## PROBLEM DETAILS
Below are entries with pictures in them. Output exactly the lines starting at the line with "complement your look." and ending at the line with "once per week", both included, but not the pictures.

....................

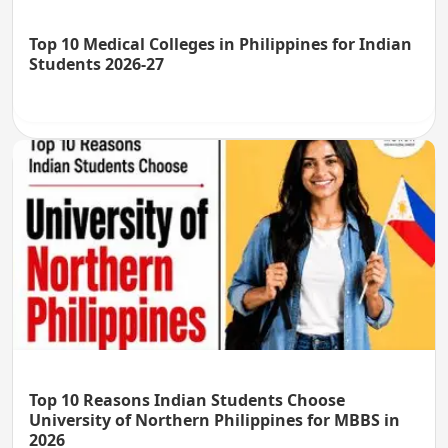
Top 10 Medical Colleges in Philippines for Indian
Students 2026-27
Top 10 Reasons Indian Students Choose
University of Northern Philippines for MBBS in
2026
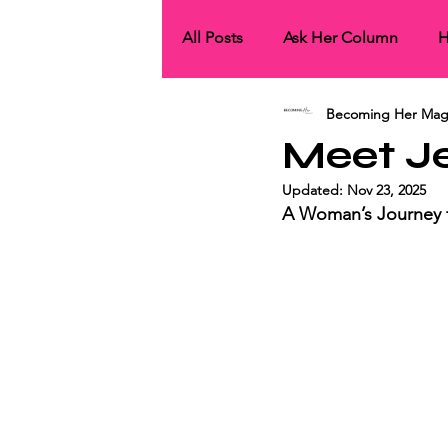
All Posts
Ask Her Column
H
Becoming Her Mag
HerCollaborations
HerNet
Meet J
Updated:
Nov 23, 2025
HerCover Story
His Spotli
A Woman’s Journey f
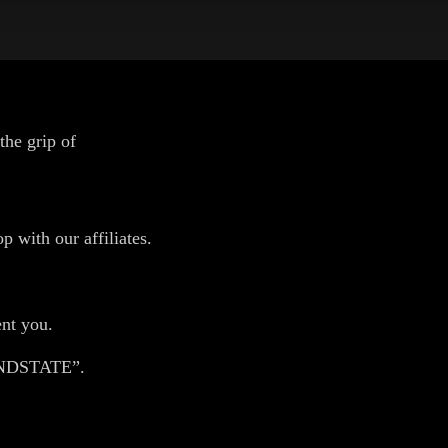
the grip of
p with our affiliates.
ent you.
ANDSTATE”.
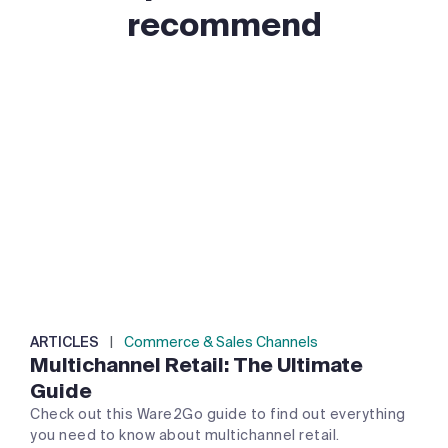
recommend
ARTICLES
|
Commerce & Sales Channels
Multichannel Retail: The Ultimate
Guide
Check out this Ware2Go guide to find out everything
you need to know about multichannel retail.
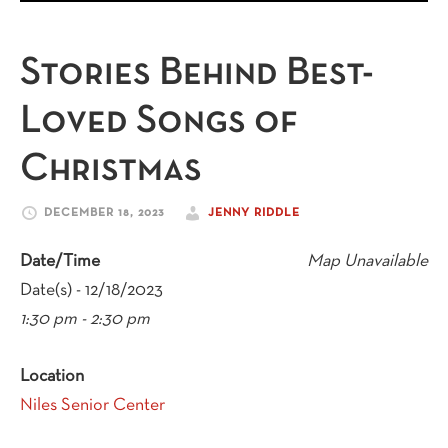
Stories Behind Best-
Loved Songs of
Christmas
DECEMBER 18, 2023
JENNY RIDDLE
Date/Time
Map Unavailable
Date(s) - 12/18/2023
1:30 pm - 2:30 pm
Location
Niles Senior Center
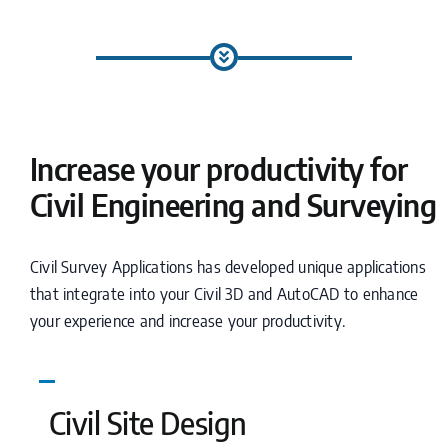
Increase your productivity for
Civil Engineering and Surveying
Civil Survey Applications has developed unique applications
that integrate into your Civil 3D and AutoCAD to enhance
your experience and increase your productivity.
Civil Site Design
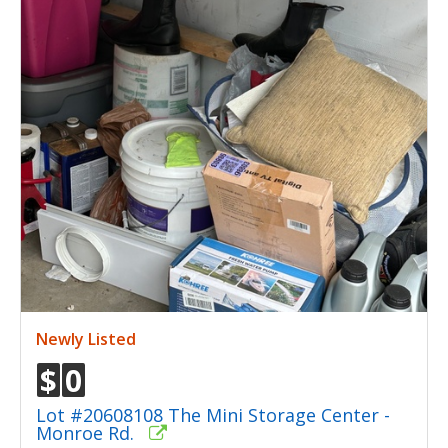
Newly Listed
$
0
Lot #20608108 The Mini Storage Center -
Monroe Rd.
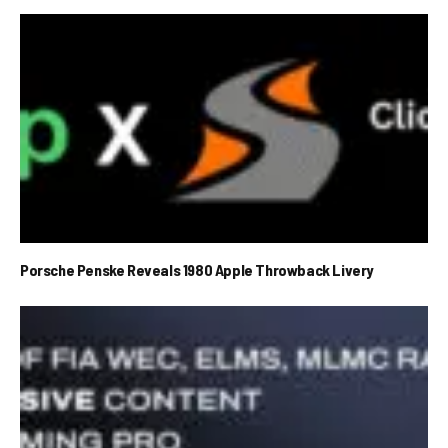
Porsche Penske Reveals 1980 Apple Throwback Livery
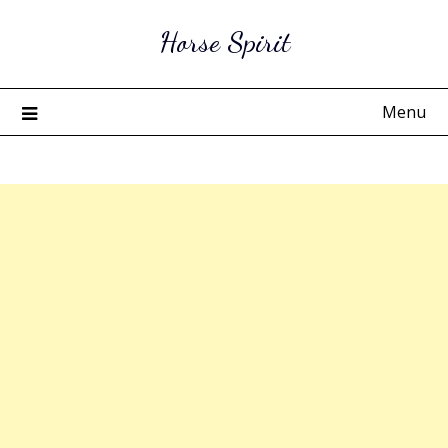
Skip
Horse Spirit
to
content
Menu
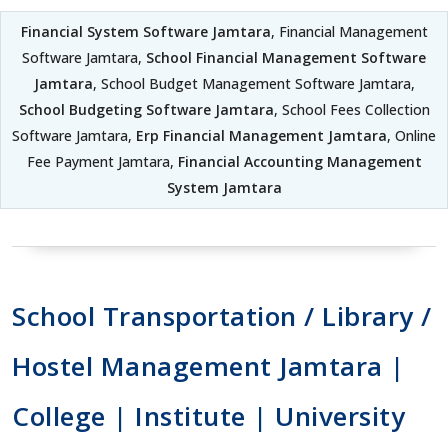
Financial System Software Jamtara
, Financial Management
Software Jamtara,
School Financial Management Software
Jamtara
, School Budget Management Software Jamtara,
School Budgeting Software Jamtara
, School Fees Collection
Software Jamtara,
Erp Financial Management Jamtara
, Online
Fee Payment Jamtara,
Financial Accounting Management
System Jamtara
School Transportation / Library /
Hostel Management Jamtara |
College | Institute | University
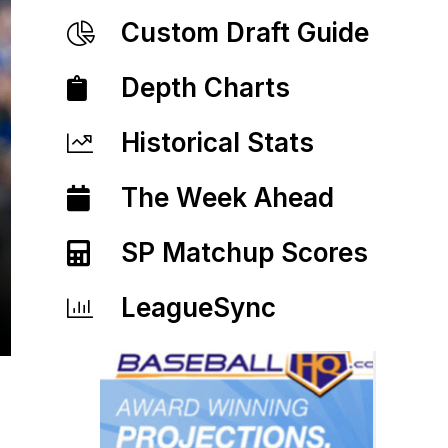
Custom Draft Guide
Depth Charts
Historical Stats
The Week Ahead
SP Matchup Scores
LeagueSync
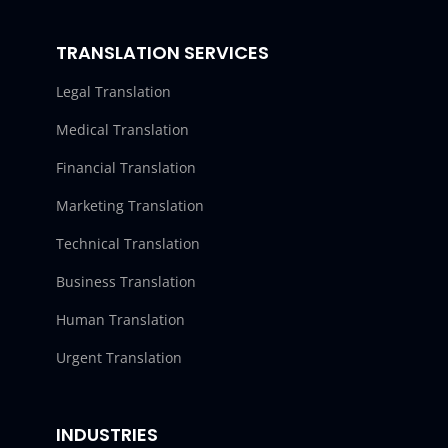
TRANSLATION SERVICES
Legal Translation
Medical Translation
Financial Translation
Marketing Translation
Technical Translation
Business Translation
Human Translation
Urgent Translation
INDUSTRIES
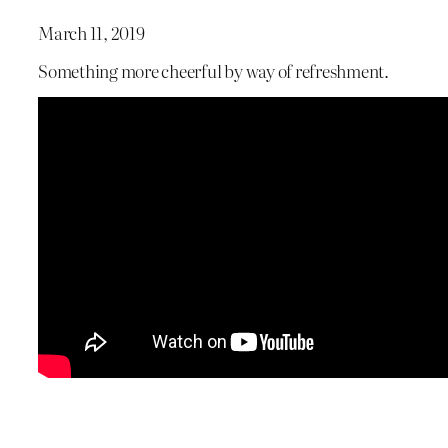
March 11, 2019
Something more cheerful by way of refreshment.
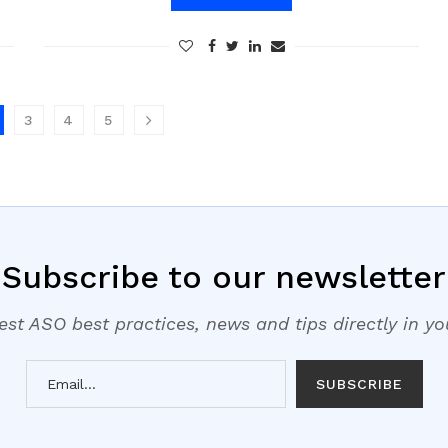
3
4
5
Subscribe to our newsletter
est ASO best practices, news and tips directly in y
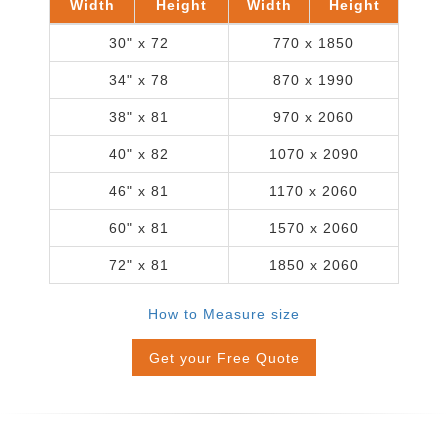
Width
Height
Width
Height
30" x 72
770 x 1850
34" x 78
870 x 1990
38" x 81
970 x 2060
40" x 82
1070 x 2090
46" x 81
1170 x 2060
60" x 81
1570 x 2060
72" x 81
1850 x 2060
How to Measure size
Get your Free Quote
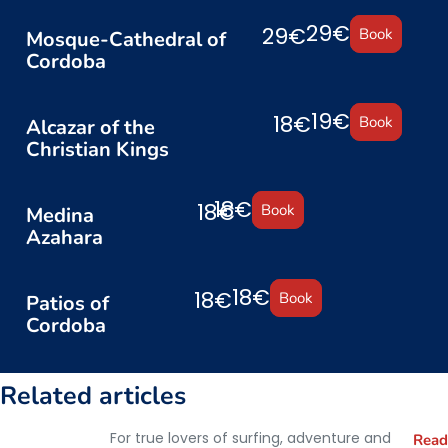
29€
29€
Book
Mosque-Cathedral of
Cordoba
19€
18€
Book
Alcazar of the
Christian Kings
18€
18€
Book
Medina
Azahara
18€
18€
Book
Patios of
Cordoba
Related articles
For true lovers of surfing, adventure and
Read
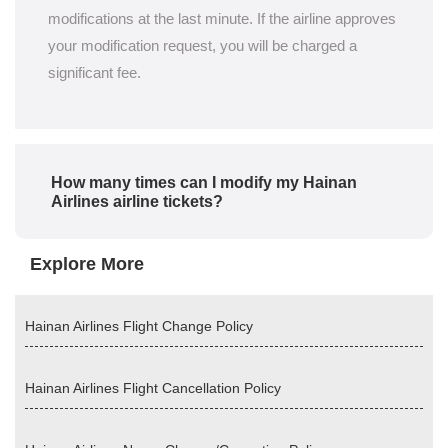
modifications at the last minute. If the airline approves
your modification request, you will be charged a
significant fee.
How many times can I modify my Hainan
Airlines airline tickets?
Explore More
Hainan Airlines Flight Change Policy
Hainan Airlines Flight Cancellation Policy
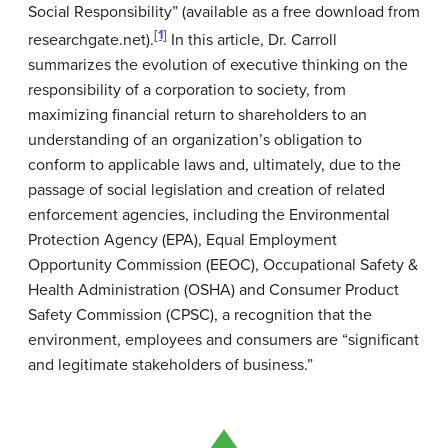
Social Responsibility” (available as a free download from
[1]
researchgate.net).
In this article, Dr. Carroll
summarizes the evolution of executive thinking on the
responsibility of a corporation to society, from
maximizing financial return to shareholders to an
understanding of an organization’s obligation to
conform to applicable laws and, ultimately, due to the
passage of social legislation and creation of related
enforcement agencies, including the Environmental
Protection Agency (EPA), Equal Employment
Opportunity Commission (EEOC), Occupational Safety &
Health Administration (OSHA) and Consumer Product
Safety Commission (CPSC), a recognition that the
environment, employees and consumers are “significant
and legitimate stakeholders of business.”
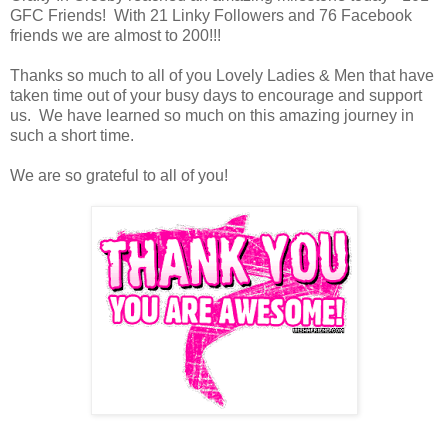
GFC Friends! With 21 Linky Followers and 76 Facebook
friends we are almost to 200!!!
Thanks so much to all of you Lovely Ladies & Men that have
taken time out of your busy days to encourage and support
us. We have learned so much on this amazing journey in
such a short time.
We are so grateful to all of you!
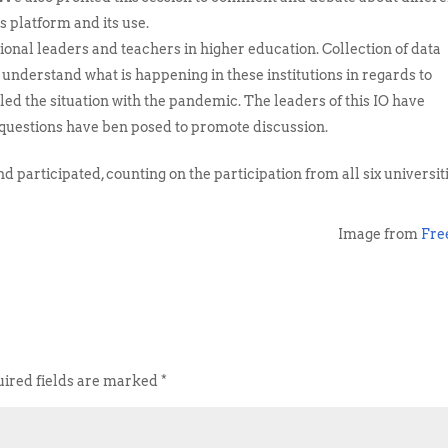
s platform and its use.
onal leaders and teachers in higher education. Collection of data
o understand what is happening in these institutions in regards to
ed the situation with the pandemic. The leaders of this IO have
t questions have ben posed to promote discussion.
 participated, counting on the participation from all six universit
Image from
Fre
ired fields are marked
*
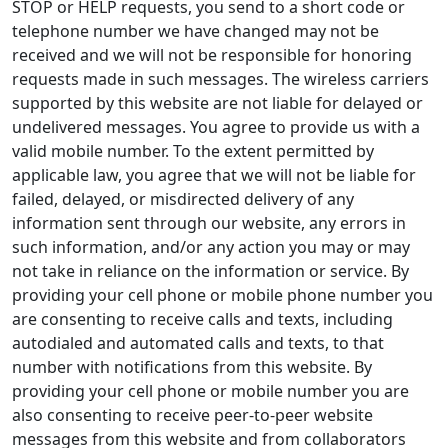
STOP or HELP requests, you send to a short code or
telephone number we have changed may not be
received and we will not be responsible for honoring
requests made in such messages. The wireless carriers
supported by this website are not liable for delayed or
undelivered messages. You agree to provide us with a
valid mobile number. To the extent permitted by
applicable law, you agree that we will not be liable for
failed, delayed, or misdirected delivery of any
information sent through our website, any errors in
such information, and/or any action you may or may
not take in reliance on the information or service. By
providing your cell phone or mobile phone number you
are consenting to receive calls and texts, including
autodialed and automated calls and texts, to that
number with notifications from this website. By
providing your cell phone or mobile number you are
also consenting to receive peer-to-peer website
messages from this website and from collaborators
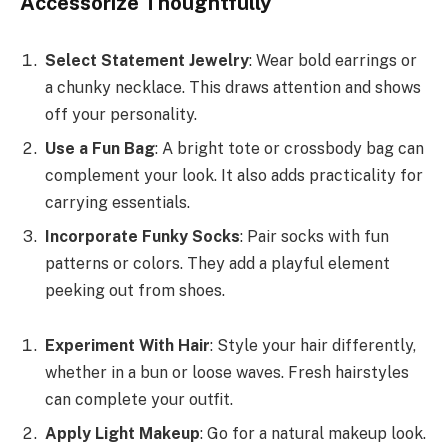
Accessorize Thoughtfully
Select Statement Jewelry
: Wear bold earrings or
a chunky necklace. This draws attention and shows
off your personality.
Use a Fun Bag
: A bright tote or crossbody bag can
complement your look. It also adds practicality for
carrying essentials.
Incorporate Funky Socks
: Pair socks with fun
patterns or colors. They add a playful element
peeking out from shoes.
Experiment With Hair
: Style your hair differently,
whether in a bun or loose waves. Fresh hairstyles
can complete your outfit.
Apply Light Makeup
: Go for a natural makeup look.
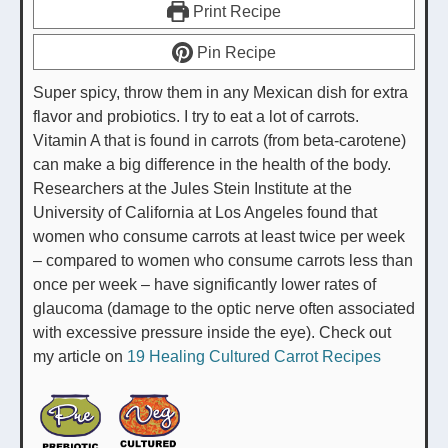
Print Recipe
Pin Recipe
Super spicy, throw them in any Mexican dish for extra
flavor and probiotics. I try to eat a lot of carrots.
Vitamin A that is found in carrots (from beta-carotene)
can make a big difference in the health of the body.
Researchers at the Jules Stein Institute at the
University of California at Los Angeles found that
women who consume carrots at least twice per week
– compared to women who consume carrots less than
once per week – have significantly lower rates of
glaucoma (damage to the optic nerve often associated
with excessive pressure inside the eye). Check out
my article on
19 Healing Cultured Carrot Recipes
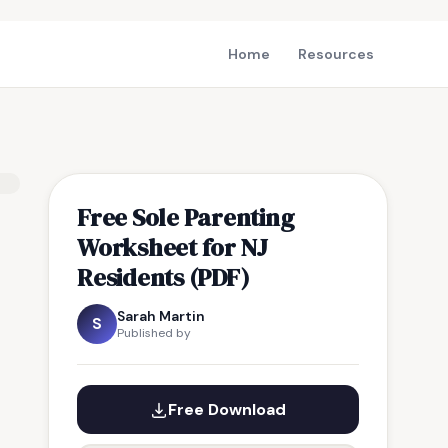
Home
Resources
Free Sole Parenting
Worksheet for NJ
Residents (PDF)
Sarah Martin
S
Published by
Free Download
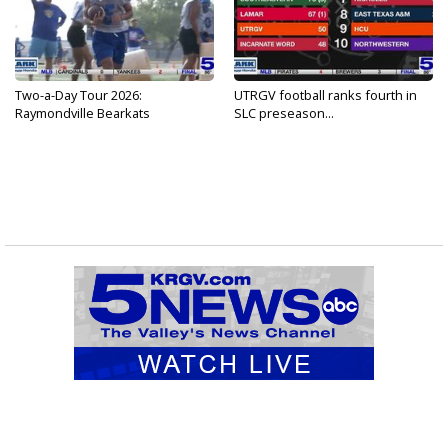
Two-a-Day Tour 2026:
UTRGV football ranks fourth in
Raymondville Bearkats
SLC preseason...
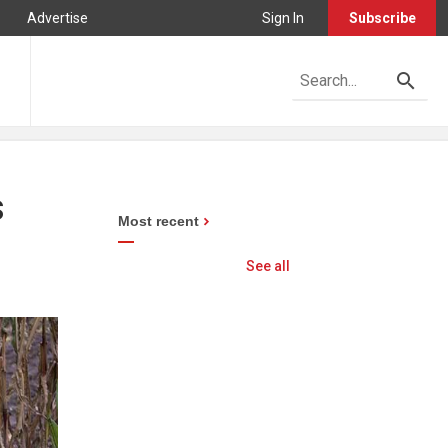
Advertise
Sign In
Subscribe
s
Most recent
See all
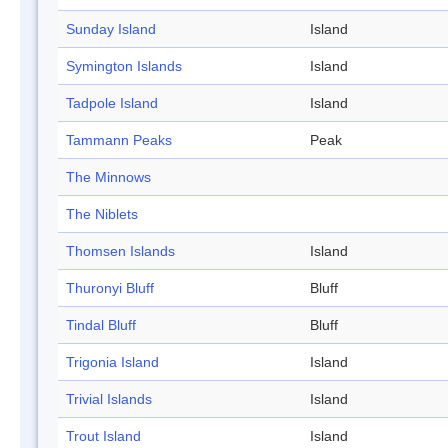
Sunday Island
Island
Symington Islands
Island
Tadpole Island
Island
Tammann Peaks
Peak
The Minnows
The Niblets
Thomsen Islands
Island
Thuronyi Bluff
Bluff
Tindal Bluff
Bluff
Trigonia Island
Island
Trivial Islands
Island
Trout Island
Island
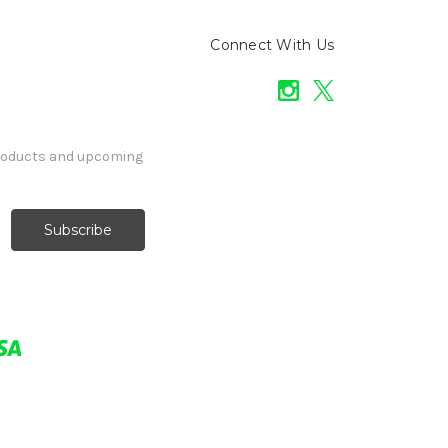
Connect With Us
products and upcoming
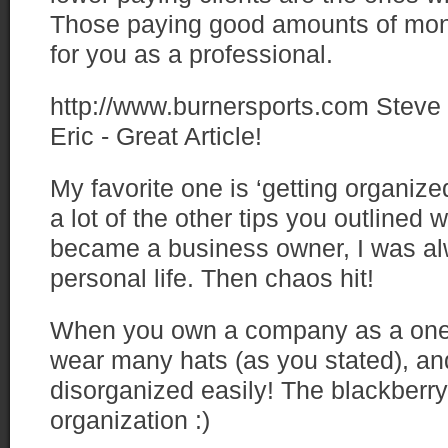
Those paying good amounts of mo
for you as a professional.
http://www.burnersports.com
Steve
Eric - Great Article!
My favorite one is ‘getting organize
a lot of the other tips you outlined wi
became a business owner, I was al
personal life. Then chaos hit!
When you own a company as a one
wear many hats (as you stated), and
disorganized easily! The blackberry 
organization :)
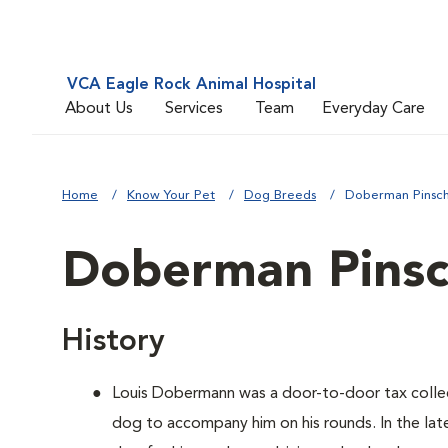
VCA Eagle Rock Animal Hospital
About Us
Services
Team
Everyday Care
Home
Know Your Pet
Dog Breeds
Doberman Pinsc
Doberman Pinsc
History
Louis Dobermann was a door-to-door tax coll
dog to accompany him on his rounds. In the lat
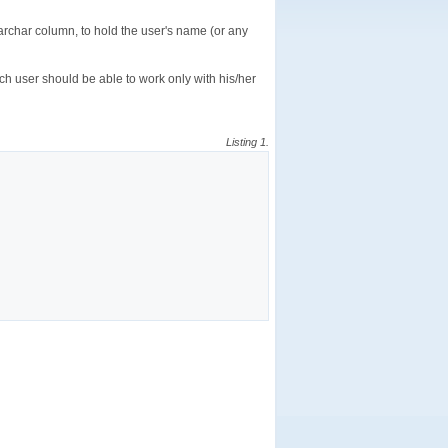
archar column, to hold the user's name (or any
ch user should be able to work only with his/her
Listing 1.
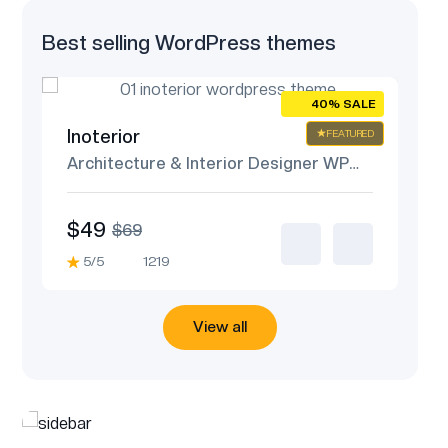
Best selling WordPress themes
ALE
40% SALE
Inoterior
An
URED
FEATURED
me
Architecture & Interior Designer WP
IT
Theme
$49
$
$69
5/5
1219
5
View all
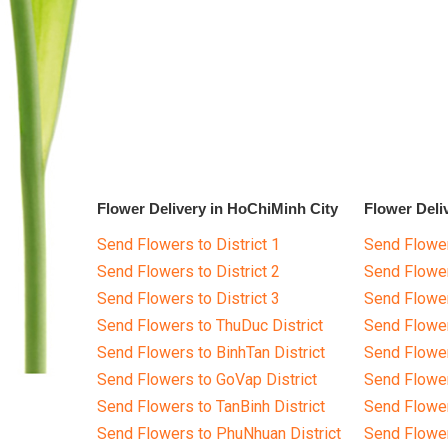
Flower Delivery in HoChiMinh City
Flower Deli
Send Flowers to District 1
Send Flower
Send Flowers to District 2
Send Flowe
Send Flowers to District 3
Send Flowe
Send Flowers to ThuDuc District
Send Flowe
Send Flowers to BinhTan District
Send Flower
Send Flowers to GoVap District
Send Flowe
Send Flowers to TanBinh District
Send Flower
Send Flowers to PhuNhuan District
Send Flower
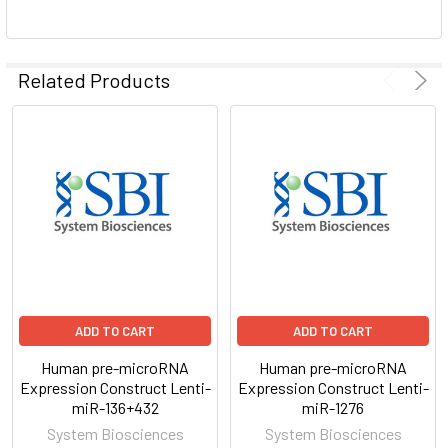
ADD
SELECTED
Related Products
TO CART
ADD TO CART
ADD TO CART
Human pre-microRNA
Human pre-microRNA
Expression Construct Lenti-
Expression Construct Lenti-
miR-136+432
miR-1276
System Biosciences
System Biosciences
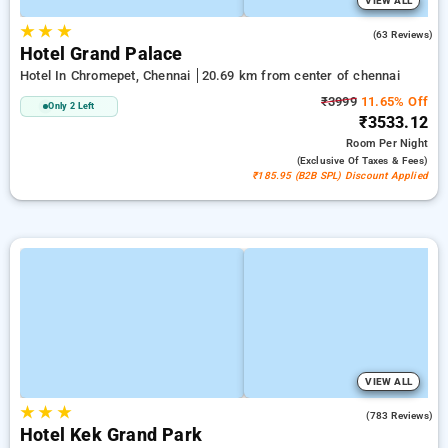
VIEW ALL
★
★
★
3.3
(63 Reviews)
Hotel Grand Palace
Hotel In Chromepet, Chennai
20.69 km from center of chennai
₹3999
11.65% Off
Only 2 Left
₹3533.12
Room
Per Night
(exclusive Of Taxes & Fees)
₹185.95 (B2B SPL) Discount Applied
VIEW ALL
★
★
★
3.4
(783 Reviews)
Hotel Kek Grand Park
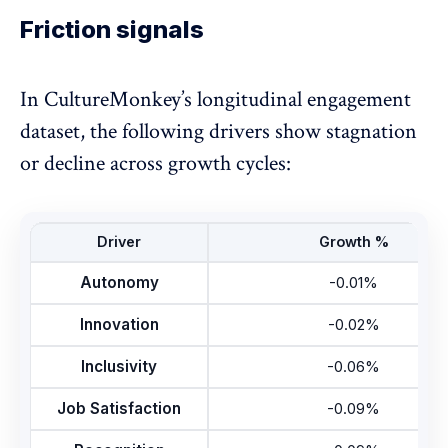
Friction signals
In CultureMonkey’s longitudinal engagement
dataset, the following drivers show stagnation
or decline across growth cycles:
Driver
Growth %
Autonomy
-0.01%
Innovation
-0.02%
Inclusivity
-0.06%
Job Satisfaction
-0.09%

....................

## REPLY
complement your look. It also adds practicality for
carrying essentials.
Incorporate Funky Socks
: Pair socks with fun
patterns or colors. They add a playful element
peeking out from shoes.
Experiment With Hair
: Style your hair differently,
whether in a bun or loose waves. Fresh hairstyles
can complete your outfit.
Apply Light Makeup
: Go for a natural makeup look.
Print Recipe
Pin Recipe
Super spicy, throw them in any Mexican dish for extra
flavor and probiotics. I try to eat a lot of carrots.
Vitamin A that is found in carrots (from beta-carotene)
can make a big difference in the health of the body.
Researchers at the Jules Stein Institute at the
University of California at Los Angeles found that
women who consume carrots at least twice per week
– compared to women who consume carrots less than
once per week – have significantly lower rates of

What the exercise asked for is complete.